Dina Rosdiana Yulianti (31) tega menghabisi nyawa dua anaknya yaitu Yumna Tamimatujinan (4) dan Abqori Abrurahman Burhan (2,5). Dia diduga terlilit utang Rp5 juta yang dipinjam dari Bank Emo.

Dugaan motif Dina membunuh kedua anaknya yaitu Yumna Tamimatujinan (4) dan Abqori Abrurahman Burhan (2,5) akibat utang dibenarkan oleh Kasatreskrim Polres Cimahi AKP Yohannes Redhoi Sigiro.

“Iya, diduga keras seperti itu.
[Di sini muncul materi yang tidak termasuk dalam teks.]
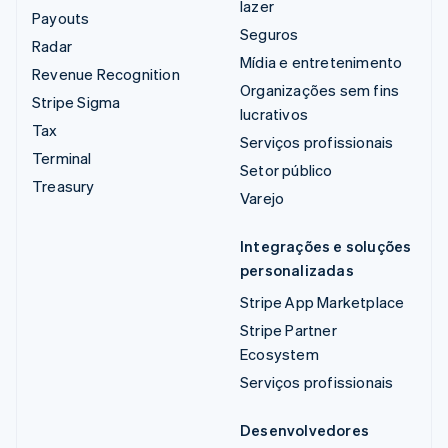
lazer
Payouts
Seguros
Radar
Mídia e entretenimento
Revenue Recognition
Organizações sem fins
Stripe Sigma
lucrativos
Tax
Serviços profissionais
Terminal
Setor público
Treasury
Varejo
Integrações e soluções
personalizadas
Stripe App Marketplace
Stripe Partner
Ecosystem
Serviços profissionais
Desenvolvedores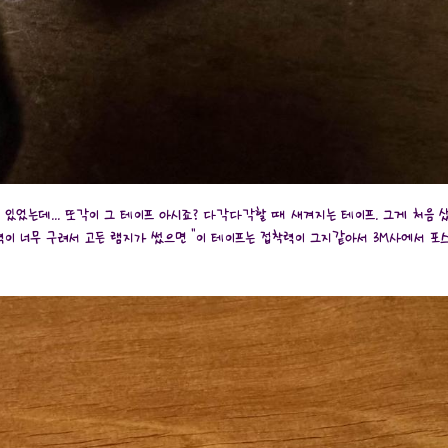
쓰고 있었는데... 또각이 그 테이프 아시죠? 다각다각할 때 새겨지는 테이프. 그게 처음 
이 너무 구려서 고든 램지가 썼으면 "이 테이프는 접착력이 그지같아서 3M사에서 포스트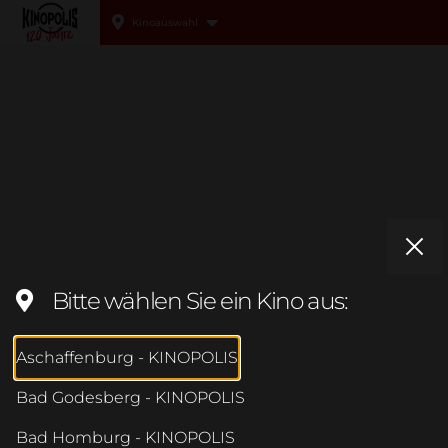
Kinoauswahl
Kinopolis
Bitte wählen Sie ein Kino aus:
Aschaffenburg - KINOPOLIS
Bad Godesberg - KINOPOLIS
Bad Homburg - KINOPOLIS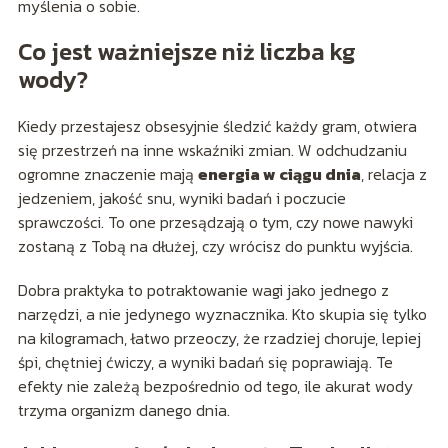
myślenia o sobie.
Co jest ważniejsze niż liczba kg
wody?
Kiedy przestajesz obsesyjnie śledzić każdy gram, otwiera
się przestrzeń na inne wskaźniki zmian. W odchudzaniu
ogromne znaczenie mają
energia w ciągu dnia
, relacja z
jedzeniem, jakość snu, wyniki badań i poczucie
sprawczości. To one przesądzają o tym, czy nowe nawyki
zostaną z Tobą na dłużej, czy wrócisz do punktu wyjścia.
Dobra praktyka to potraktowanie wagi jako jednego z
narzędzi, a nie jedynego wyznacznika. Kto skupia się tylko
na kilogramach, łatwo przeoczy, że rzadziej choruje, lepiej
śpi, chętniej ćwiczy, a wyniki badań się poprawiają. Te
efekty nie zależą bezpośrednio od tego, ile akurat wody
trzyma organizm danego dnia.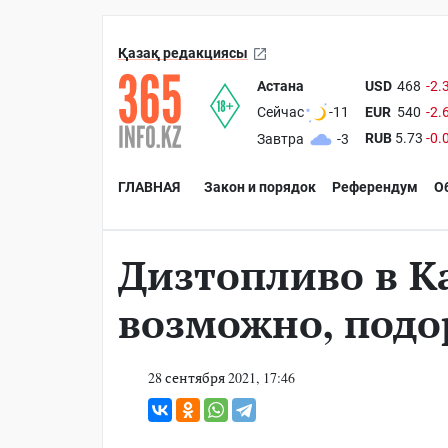
Қазақ редакциясы
Астана
USD
468
-2.
EUR
540
-2.
Сейчас
-11
RUB
5.73
-0.
Завтра
-3
ГЛАВНАЯ
Закон и порядок
Референдум
О
Дизтопливо в Ка
возможно, подо
28 сентября 2021, 17:46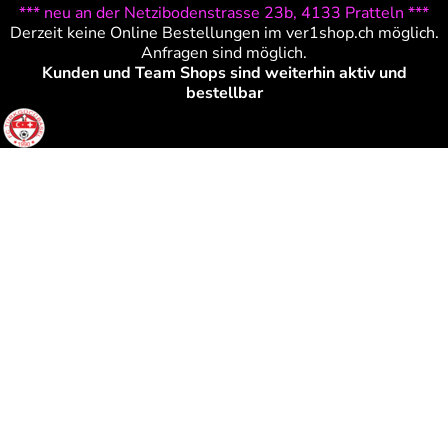
*** neu an der Netzibodenstrasse 23b, 4133 Pratteln ***
Derzeit keine Online Bestellungen im ver1shop.ch möglich.
Anfragen sind möglich.
Kunden und Team Shops sind weiterhin aktiv und
bestellbar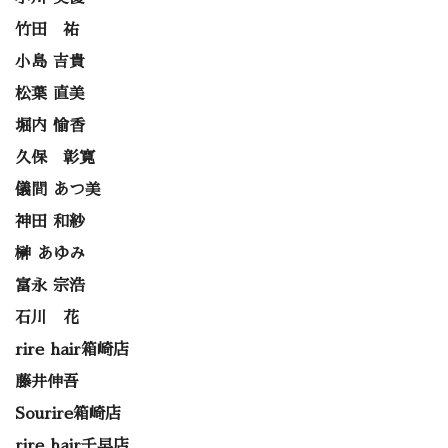
竹田 祐
小島 吉貴
松葉 直美
堀内 愉香
久保 彰寛
儀間 あつ美
神田 和紗
榊 あゆみ
富永 宗浩
石川 花
rire hair箱崎店
藤井伸吾
Sourire箱崎店
rire hair千早店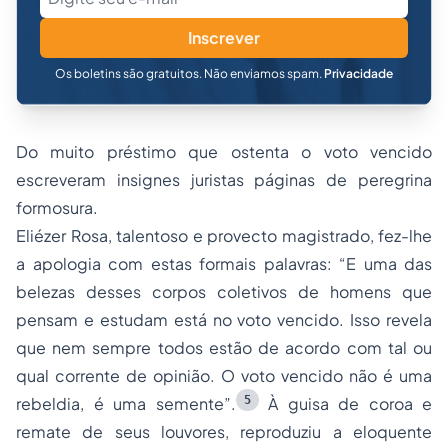
Inscrever
Os boletins são gratuitos. Não enviamos spam.
Privacidade
Do muito préstimo que ostenta o voto vencido
escreveram insignes juristas páginas de peregrina
formosura.
Eliézer Rosa, talentoso e provecto magistrado, fez-lhe
a apologia com estas formais palavras:
“E uma das
belezas desses corpos coletivos de homens que
pensam e estudam está no voto vencido. Isso revela
que nem sempre todos estão de acordo com tal ou
qual corrente de opinião. O voto vencido não é uma
5
rebeldia, é uma semente”
.
À guisa de coroa e
remate de seus louvores, reproduziu a eloquente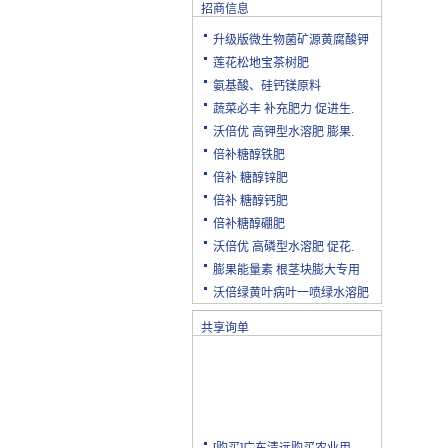
招商信息
升级版微生物菌矿源黄腐酸钾
莲花松地宝茶树肥
氨基酸、硅钙镁原料
蔬菜必丰 补充肥力 促进生.
沃倍优 高钾型水溶肥 膨果.
倍补糖醇铁肥
倍补 糖醇锌肥
倍补 糖醇钙肥
倍补糖醇硼肥
沃倍优 高磷型水溶肥 促花.
膨果能量素 根茎块膨大专用
沃倍绿黄叶病叶一喷绿水溶肥
共享询单
[购买]广东清远购买农业用.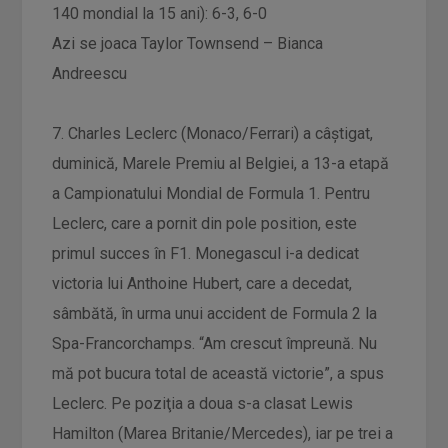
140 mondial la 15 ani): 6-3, 6-0
Azi se joaca Taylor Townsend – Bianca
Andreescu
7. Charles Leclerc (Monaco/Ferrari) a câştigat,
duminică, Marele Premiu al Belgiei, a 13-a etapă
a Campionatului Mondial de Formula 1. Pentru
Leclerc, care a pornit din pole position, este
primul succes în F1. Monegascul i-a dedicat
victoria lui Anthoine Hubert, care a decedat,
sâmbătă, în urma unui accident de Formula 2 la
Spa-Francorchamps. “Am crescut împreună. Nu
mă pot bucura total de această victorie”, a spus
Leclerc. Pe poziţia a doua s-a clasat Lewis
Hamilton (Marea Britanie/Mercedes), iar pe trei a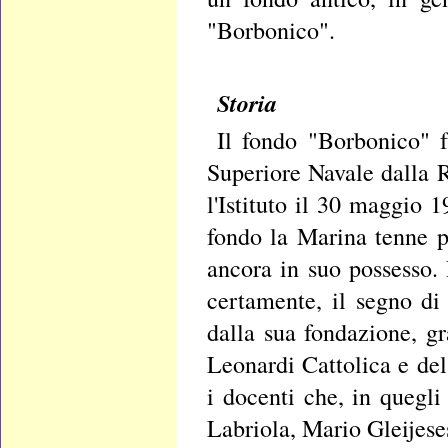
"Borbonico".
Storia
Il fondo "Borbonico" f
Superiore Navale dalla 
l'Istituto il 30 maggio 1
fondo la Marina tenne p
ancora in suo possesso. 
certamente, il segno di
dalla sua fondazione, gr
Leonardi Cattolica e del
i docenti che, in quegl
Labriola, Mario Gleijeses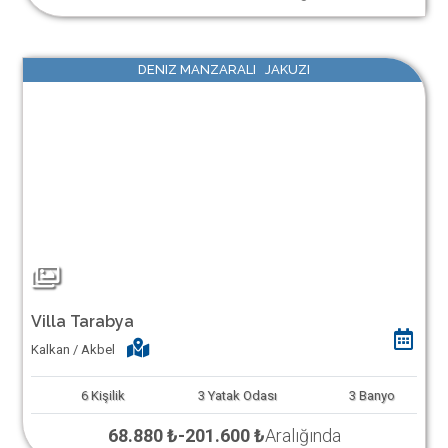
DENIZ MANZARALI JAKUZI
Villa Tarabya
Kalkan / Akbel
6
Kişilik
3
Yatak Odası
3
Banyo
68.880 ₺
-
201.600 ₺
Aralığında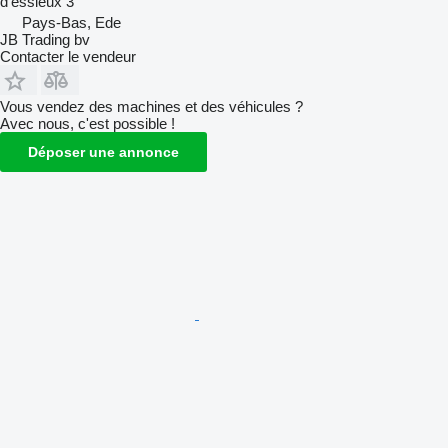
d'essieux
3
Pays-Bas, Ede
JB Trading bv
Contacter le vendeur
Vous vendez des machines et des véhicules ?
Avec nous, c'est possible !
Déposer une annonce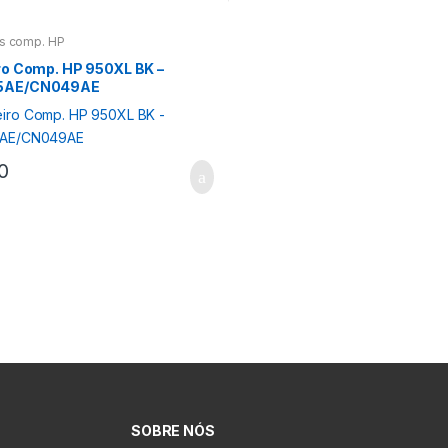
os comp. HP
ro Comp. HP 950XL BK –
5AE/CN049AE
0
SOBRE NÓS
Intinya almarhumah terlilit utang kemudian pamit. Info dari suaminya (utang) ke teman korban Rp5 juta,” kata Kasatreskrim dihubungi wartawan, Kamis (8/4/2021).

Menurutnya, korban juga meninggalkan sebuah surat dan menyampaikan ucapan pamit.

“Korban terlilit utang bukan kepada rentenir atau pinjaman online akan tetapi kepada teman korban,” tutup Kasatreskrim.

Sementara itu, Kepala Desa Cipatat Darya Suganda, mengatakan sebelumnya Dina mengutang di Bank Emok.

Hal ini diketahuinya setelah keluarga mendapati sepucuk surat permohonan maaf untuk suami dan keluarga.

“Hasil penelusuran sepintas polisi dari suaminya, korban punya utang dilihat juga dari surat wasiat. Tapi informasi belum pasti pinjam dari siapa-siapanya tapi bilangnya dari teman orang Ngamprah diduga bank emok,” ungkapnya.